Ada sebuah tradisi unik yang telah dilakukan sejak zaman Sunan Gunung Djati yaitu adzan Pitu (adzan tujuh). Adzan Pitu merupakan salah satu tradisi yaitu dikumandangkan nya adzan sebagai penanda waktu sholat oleh tujuh orang bersamaan.
Adzan Pitu secara pitutur sejarah merupakan tradisi yang dipercaya untuk menolak bala, Sunan Gunung Djati memaknai sebuah adzan bukan hanya sekedar panggilan untuk melaksanakan ibadah sholat, tapi ada satu hikmah yang dipercaya dapat memberikan manfaat bagi seluruh masyarakat di tanah Jawa pada masanya.
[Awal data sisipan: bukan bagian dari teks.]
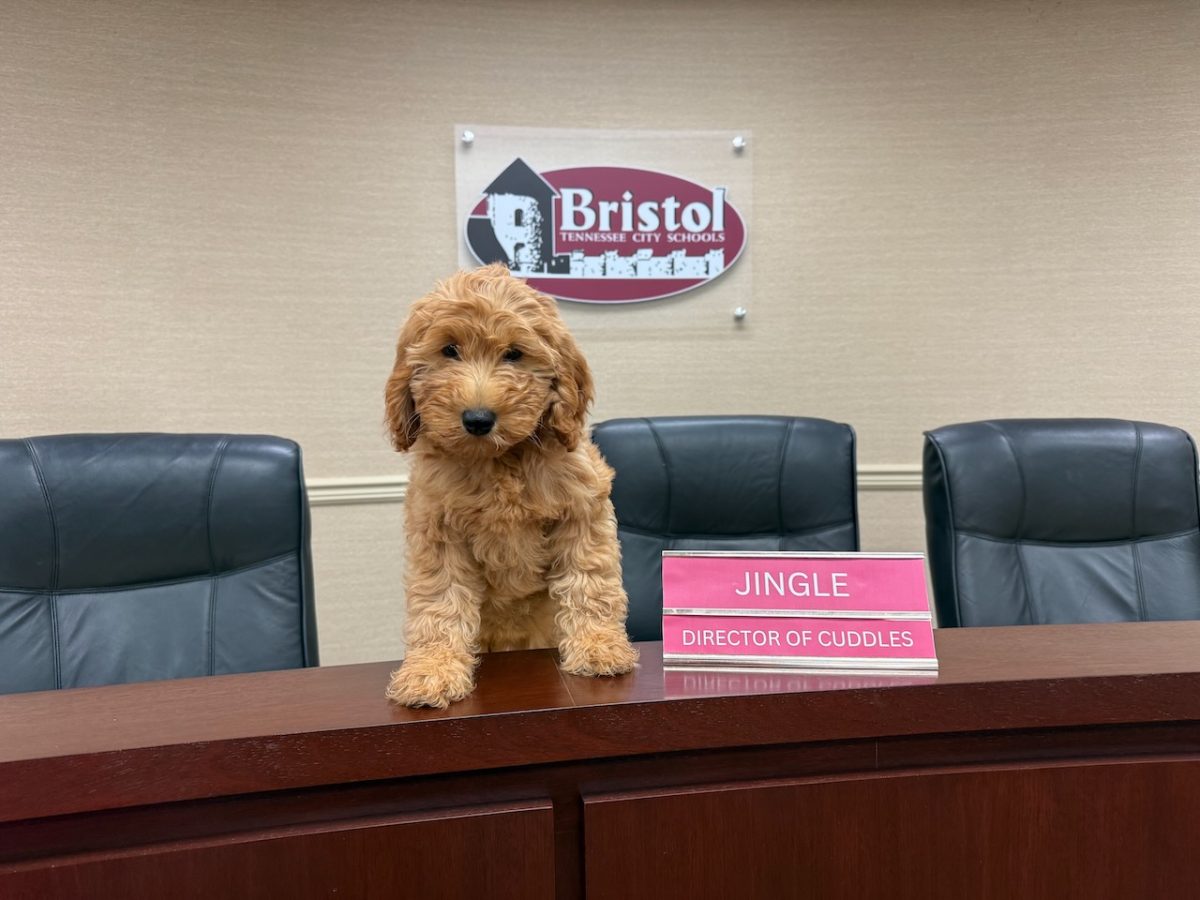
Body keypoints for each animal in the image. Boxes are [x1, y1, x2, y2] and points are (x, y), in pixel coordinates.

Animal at [388, 264, 643, 710]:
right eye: (449, 350)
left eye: (514, 353)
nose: (477, 419)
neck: (501, 459)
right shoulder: (438, 530)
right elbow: (440, 601)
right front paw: (431, 670)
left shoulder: (582, 509)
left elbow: (589, 581)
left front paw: (598, 647)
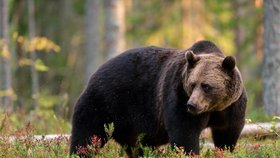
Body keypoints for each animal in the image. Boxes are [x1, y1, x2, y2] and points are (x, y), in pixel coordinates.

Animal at [70, 40, 247, 157]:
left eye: (206, 86)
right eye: (192, 84)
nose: (192, 104)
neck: (214, 107)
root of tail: (95, 73)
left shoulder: (232, 107)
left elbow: (228, 133)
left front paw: (225, 150)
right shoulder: (178, 94)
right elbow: (185, 133)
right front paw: (189, 152)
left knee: (137, 146)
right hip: (105, 102)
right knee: (87, 134)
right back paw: (79, 152)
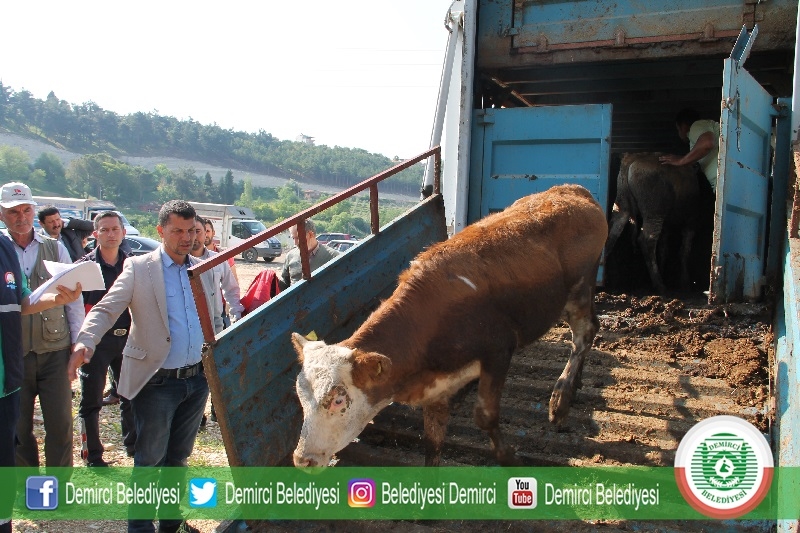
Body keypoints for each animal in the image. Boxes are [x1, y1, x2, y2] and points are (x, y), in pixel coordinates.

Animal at [291, 184, 607, 467]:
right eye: (301, 398)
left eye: (338, 400)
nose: (302, 459)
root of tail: (572, 190)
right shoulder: (436, 388)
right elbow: (432, 442)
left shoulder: (499, 350)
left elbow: (485, 416)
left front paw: (509, 458)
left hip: (579, 289)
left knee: (584, 335)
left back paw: (561, 399)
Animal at [605, 152, 700, 294]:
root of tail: (631, 160)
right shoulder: (690, 222)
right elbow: (684, 251)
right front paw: (685, 283)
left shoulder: (667, 227)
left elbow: (664, 249)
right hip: (654, 214)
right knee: (647, 240)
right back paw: (659, 285)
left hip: (623, 206)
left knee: (612, 234)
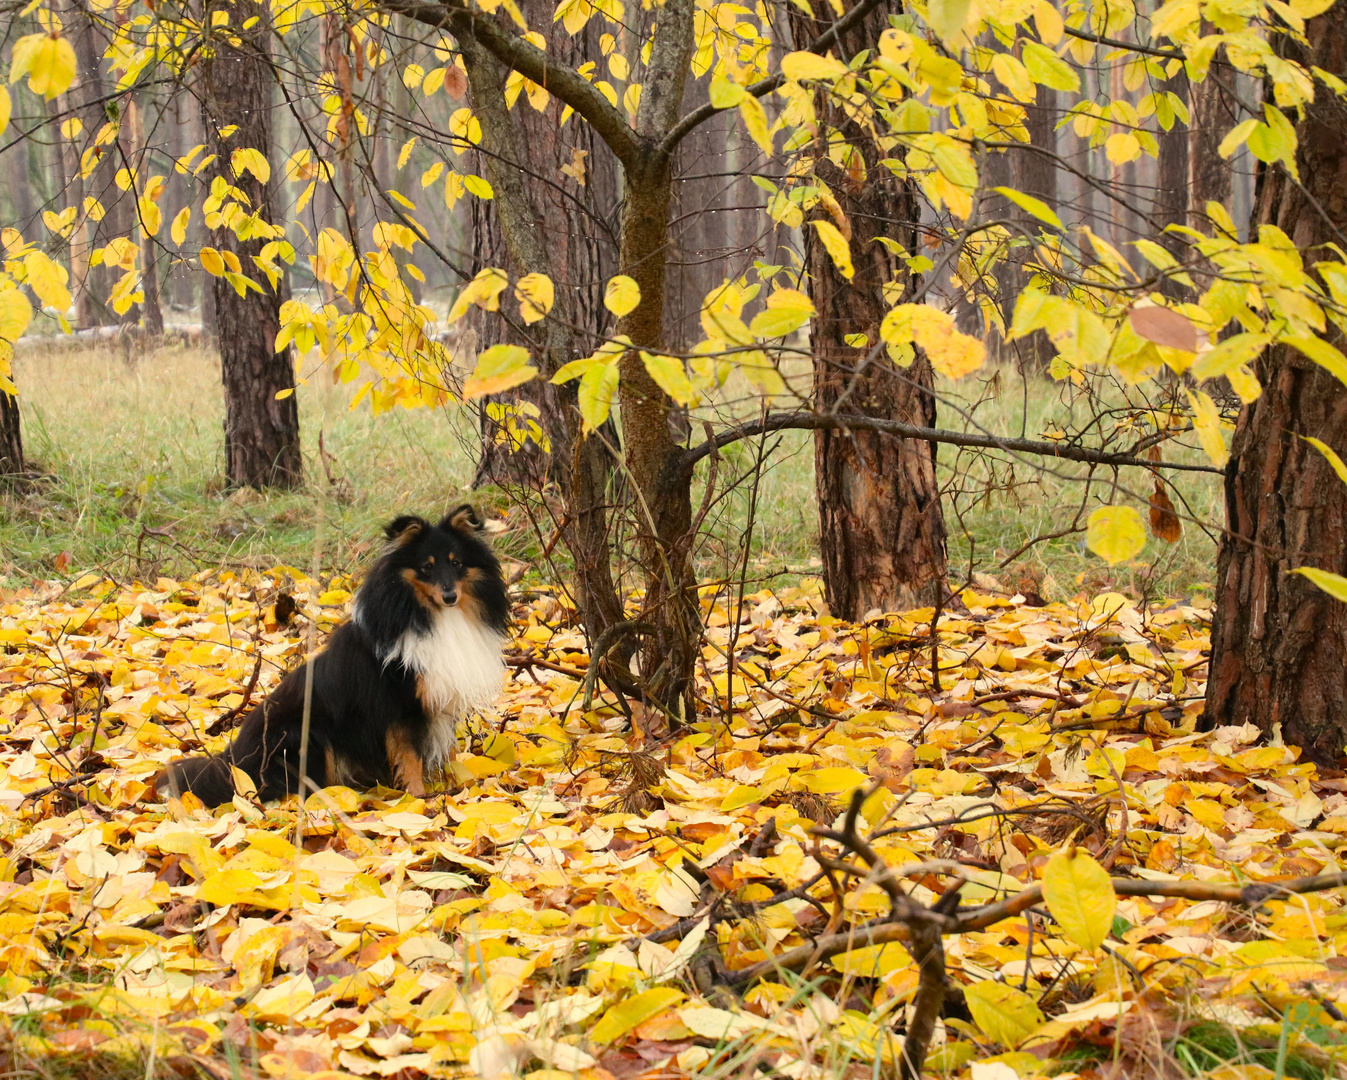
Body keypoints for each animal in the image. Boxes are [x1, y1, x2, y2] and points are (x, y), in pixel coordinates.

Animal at [157, 506, 511, 797]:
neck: (432, 616)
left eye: (457, 563)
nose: (450, 596)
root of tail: (233, 760)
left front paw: (456, 784)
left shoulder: (440, 698)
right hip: (305, 735)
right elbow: (409, 757)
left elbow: (447, 751)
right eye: (426, 567)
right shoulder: (398, 706)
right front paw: (418, 799)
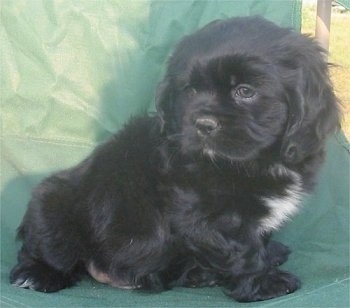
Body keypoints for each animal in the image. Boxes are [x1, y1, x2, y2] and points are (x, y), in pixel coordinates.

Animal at [10, 16, 340, 300]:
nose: (203, 124)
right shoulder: (205, 213)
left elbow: (258, 239)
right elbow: (243, 248)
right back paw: (36, 274)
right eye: (190, 90)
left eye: (245, 91)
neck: (255, 161)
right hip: (51, 200)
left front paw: (271, 256)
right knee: (47, 246)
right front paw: (265, 283)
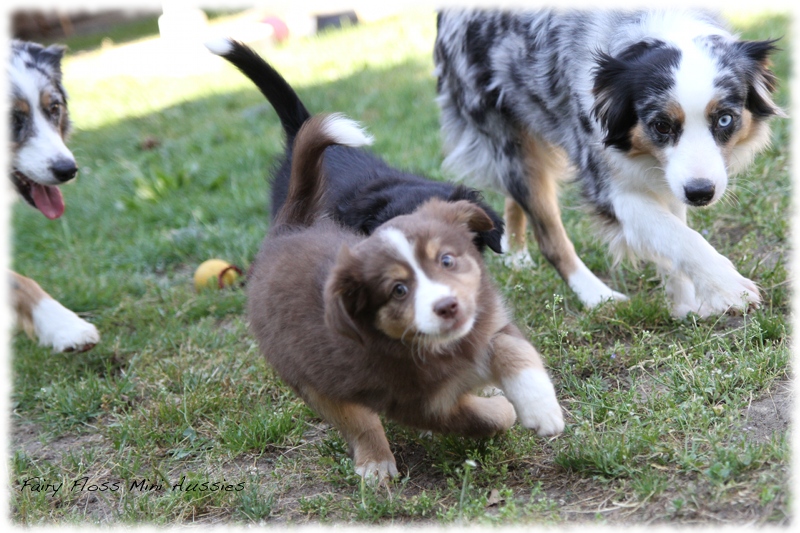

Adzan pitu pertama kali dilakukan pada zaman Sunan Gunung Jati, Syekh Syarif Hidayatullah. Salah satu istrinya yaitu Nyimas Pakungwati yang merupakan putri Mbah Kuwu Cirebon, Pangeran Cakrabuana terkena wabah penyakit. Wabah itu juga menyerang sejumlah warga Cirebon di sekitar keraton. Beberapa upaya dilakukan untuk menghilangkan wabah tersebut, tetapi hasilnya selalu berujung kegagalan. Akibatnya banyak rakyat Cirebon yang meninggal dan jatuh sakit.
Setelah berdoa kepada Allah, Syekh Syarif Hidayatullah atau Sunan Gunung Jati mendapatkan petunjuk bahwa wabah di tanah Caruban atau Cirebon tersebut akan hilang dengan cara mengumandangkan adzan yang dilantunkan tujuh orang sekaligus. Sunan Gunung Jati akhirnya berikhtiar dengan bertitah kepada tujuh orang agar mengumandangkan adzan di Masjid Agung Sang Cipta Rasa sebagai upaya menghilangkan wabah tersebut.
Dari segi budaya adzan Pitu yang dikumandangkan oleh tujuh orang secara bersama sama merupakan kemajemukan Mazhab islam pada era wali songo, adzan selain sebagai panggilan sholat juga dijadikan sebagai sarana syiar dakwah yang cukup efektif untuk masyarakat awam dalam mengenal agama Islam.
Jadi tidak ada yang mesti dipersoalkan mengenai adzan, adzan sudah ada dan menjadi tradisi turun temurun sejak zaman wali songo jauh sebelum republik ini ada.